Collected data
━━━━━━━━

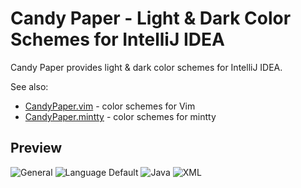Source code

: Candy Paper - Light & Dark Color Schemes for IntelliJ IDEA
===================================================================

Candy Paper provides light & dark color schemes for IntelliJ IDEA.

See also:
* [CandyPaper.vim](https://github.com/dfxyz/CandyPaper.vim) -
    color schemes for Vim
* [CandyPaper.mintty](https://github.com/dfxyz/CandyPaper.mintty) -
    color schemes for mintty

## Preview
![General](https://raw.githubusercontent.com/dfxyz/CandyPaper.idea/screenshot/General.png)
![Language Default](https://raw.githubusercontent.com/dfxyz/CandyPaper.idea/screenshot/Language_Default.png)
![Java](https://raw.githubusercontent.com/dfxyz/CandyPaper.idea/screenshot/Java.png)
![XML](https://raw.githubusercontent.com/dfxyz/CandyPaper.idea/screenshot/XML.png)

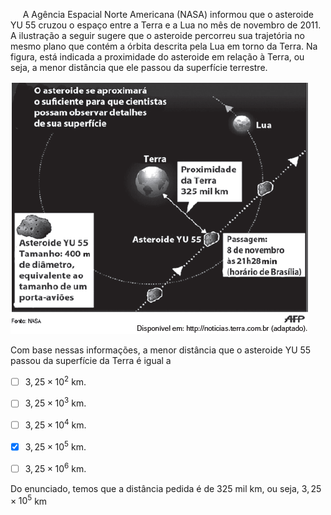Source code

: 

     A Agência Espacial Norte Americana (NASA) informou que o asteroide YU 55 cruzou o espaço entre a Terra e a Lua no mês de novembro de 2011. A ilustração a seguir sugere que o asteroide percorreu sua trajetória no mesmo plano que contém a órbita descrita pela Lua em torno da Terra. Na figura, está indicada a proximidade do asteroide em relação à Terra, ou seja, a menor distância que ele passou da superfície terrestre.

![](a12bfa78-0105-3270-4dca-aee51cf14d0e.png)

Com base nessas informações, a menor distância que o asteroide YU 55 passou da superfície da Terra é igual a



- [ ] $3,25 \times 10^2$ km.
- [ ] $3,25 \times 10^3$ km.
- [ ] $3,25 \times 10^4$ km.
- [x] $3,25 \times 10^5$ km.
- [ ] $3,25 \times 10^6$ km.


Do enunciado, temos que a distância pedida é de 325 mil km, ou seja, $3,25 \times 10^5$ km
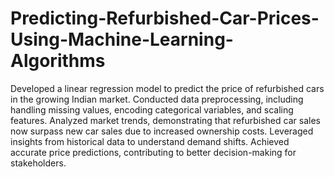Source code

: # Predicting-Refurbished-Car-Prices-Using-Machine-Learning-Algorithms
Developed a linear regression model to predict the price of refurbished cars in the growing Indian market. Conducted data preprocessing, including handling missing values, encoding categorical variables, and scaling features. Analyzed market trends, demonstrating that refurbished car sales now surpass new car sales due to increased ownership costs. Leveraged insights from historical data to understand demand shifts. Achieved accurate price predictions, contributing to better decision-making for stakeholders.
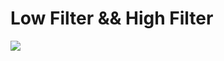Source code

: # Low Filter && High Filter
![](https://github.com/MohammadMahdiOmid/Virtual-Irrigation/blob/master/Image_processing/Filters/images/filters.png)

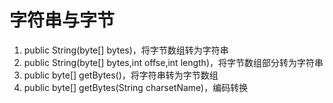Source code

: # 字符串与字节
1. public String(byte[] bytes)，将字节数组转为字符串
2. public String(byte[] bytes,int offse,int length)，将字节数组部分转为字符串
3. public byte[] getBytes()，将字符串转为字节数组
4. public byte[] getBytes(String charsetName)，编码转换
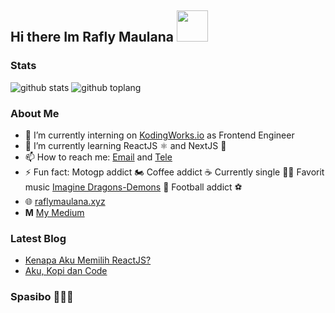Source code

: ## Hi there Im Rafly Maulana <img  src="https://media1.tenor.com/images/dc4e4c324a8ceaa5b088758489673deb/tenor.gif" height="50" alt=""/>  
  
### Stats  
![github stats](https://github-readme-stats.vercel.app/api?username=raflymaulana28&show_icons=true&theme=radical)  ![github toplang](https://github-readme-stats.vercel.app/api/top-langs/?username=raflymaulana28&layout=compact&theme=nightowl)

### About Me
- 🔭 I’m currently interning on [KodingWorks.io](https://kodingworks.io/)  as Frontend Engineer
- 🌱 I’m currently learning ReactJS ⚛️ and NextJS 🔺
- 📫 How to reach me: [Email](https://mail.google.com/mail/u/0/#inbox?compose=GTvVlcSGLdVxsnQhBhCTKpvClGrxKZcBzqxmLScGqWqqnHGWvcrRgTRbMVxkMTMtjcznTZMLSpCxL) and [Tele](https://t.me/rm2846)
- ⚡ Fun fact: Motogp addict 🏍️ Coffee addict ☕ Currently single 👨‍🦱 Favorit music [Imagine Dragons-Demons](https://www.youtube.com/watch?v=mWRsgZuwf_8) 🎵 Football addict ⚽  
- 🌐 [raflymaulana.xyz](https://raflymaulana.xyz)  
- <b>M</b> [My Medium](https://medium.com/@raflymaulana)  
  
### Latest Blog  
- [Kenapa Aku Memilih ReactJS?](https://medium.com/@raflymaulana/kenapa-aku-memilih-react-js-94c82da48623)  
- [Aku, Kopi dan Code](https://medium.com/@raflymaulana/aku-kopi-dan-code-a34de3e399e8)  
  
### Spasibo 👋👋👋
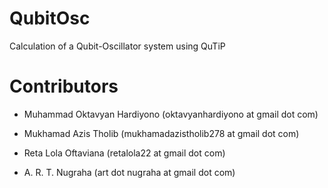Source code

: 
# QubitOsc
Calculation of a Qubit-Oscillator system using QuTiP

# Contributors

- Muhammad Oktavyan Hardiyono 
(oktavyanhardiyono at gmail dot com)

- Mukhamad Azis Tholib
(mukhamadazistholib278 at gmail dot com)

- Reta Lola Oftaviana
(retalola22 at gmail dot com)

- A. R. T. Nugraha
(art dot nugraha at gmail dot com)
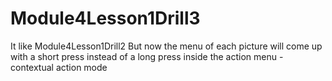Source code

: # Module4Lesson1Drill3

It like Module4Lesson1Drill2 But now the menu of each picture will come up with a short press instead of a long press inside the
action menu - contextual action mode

━━━━━━━━

Extract the source text of all the lines above word for word, omitting the pictures.

— Answer space —
Source code

: Candy Paper - Light & Dark Color Schemes for IntelliJ IDEA
===================================================================

Candy Paper provides light & dark color schemes for IntelliJ IDEA.

See also:
* [CandyPaper.vim](https://github.com/dfxyz/CandyPaper.vim) -
    color schemes for Vim
* [CandyPaper.mintty](https://github.com/dfxyz/CandyPaper.mintty) -
    color schemes for mintty

## Preview
![General](https://raw.githubusercontent.com/dfxyz/CandyPaper.idea/screenshot/General.png)
![Language Default](https://raw.githubusercontent.com/dfxyz/CandyPaper.idea/screenshot/Language_Default.png)
![Java](https://raw.githubusercontent.com/dfxyz/CandyPaper.idea/screenshot/Java.png)
![XML](https://raw.githubusercontent.com/dfxyz/CandyPaper.idea/screenshot/XML.png)

Source code

: 

     A Agência Espacial Norte Americana (NASA) informou que o asteroide YU 55 cruzou o espaço entre a Terra e a Lua no mês de novembro de 2011. A ilustração a seguir sugere que o asteroide percorreu sua trajetória no mesmo plano que contém a órbita descrita pela Lua em torno da Terra. Na figura, está indicada a proximidade do asteroide em relação à Terra, ou seja, a menor distância que ele passou da superfície terrestre.

![](a12bfa78-0105-3270-4dca-aee51cf14d0e.png)

Com base nessas informações, a menor distância que o asteroide YU 55 passou da superfície da Terra é igual a



- [ ] $3,25 \times 10^2$ km.
- [ ] $3,25 \times 10^3$ km.
- [ ] $3,25 \times 10^4$ km.
- [x] $3,25 \times 10^5$ km.
- [ ] $3,25 \times 10^6$ km.


Do enunciado, temos que a distância pedida é de 325 mil km, ou seja, $3,25 \times 10^5$ km
Source code

: # Predicting-Refurbished-Car-Prices-Using-Machine-Learning-Algorithms
Developed a linear regression model to predict the price of refurbished cars in the growing Indian market. Conducted data preprocessing, including handling missing values, encoding categorical variables, and scaling features. Analyzed market trends, demonstrating that refurbished car sales now surpass new car sales due to increased ownership costs. Leveraged insights from historical data to understand demand shifts. Achieved accurate price predictions, contributing to better decision-making for stakeholders.
Source code

: # Low Filter && High Filter
![](https://github.com/MohammadMahdiOmid/Virtual-Irrigation/blob/master/Image_processing/Filters/images/filters.png)

Source code

: # 字符串与字节
1. public String(byte[] bytes)，将字节数组转为字符串
2. public String(byte[] bytes,int offse,int length)，将字节数组部分转为字符串
3. public byte[] getBytes()，将字符串转为字节数组
4. public byte[] getBytes(String charsetName)，编码转换
Source code

: ## Hi there Im Rafly Maulana <img  src="https://media1.tenor.com/images/dc4e4c324a8ceaa5b088758489673deb/tenor.gif" height="50" alt=""/>  
  
### Stats  
![github stats](https://github-readme-stats.vercel.app/api?username=raflymaulana28&show_icons=true&theme=radical)  ![github toplang](https://github-readme-stats.vercel.app/api/top-langs/?username=raflymaulana28&layout=compact&theme=nightowl)

### About Me
- 🔭 I’m currently interning on [KodingWorks.io](https://kodingworks.io/)  as Frontend Engineer
- 🌱 I’m currently learning ReactJS ⚛️ and NextJS 🔺
- 📫 How to reach me: [Email](https://mail.google.com/mail/u/0/#inbox?compose=GTvVlcSGLdVxsnQhBhCTKpvClGrxKZcBzqxmLScGqWqqnHGWvcrRgTRbMVxkMTMtjcznTZMLSpCxL) and [Tele](https://t.me/rm2846)
- ⚡ Fun fact: Motogp addict 🏍️ Coffee addict ☕ Currently single 👨‍🦱 Favorit music [Imagine Dragons-Demons](https://www.youtube.com/watch?v=mWRsgZuwf_8) 🎵 Football addict ⚽  
- 🌐 [raflymaulana.xyz](https://raflymaulana.xyz)  
- <b>M</b> [My Medium](https://medium.com/@raflymaulana)  
  
### Latest Blog  
- [Kenapa Aku Memilih ReactJS?](https://medium.com/@raflymaulana/kenapa-aku-memilih-react-js-94c82da48623)  
- [Aku, Kopi dan Code](https://medium.com/@raflymaulana/aku-kopi-dan-code-a34de3e399e8)  
  
### Spasibo 👋👋👋
Source code

: 
# QubitOsc
Calculation of a Qubit-Oscillator system using QuTiP

# Contributors

- Muhammad Oktavyan Hardiyono 
(oktavyanhardiyono at gmail dot com)

- Mukhamad Azis Tholib
(mukhamadazistholib278 at gmail dot com)

- Reta Lola Oftaviana
(retalola22 at gmail dot com)

- A. R. T. Nugraha
(art dot nugraha at gmail dot com)
Source code

: # Module4Lesson1Drill3

It like Module4Lesson1Drill2 But now the menu of each picture will come up with a short press instead of a long press inside the
action menu - contextual action mode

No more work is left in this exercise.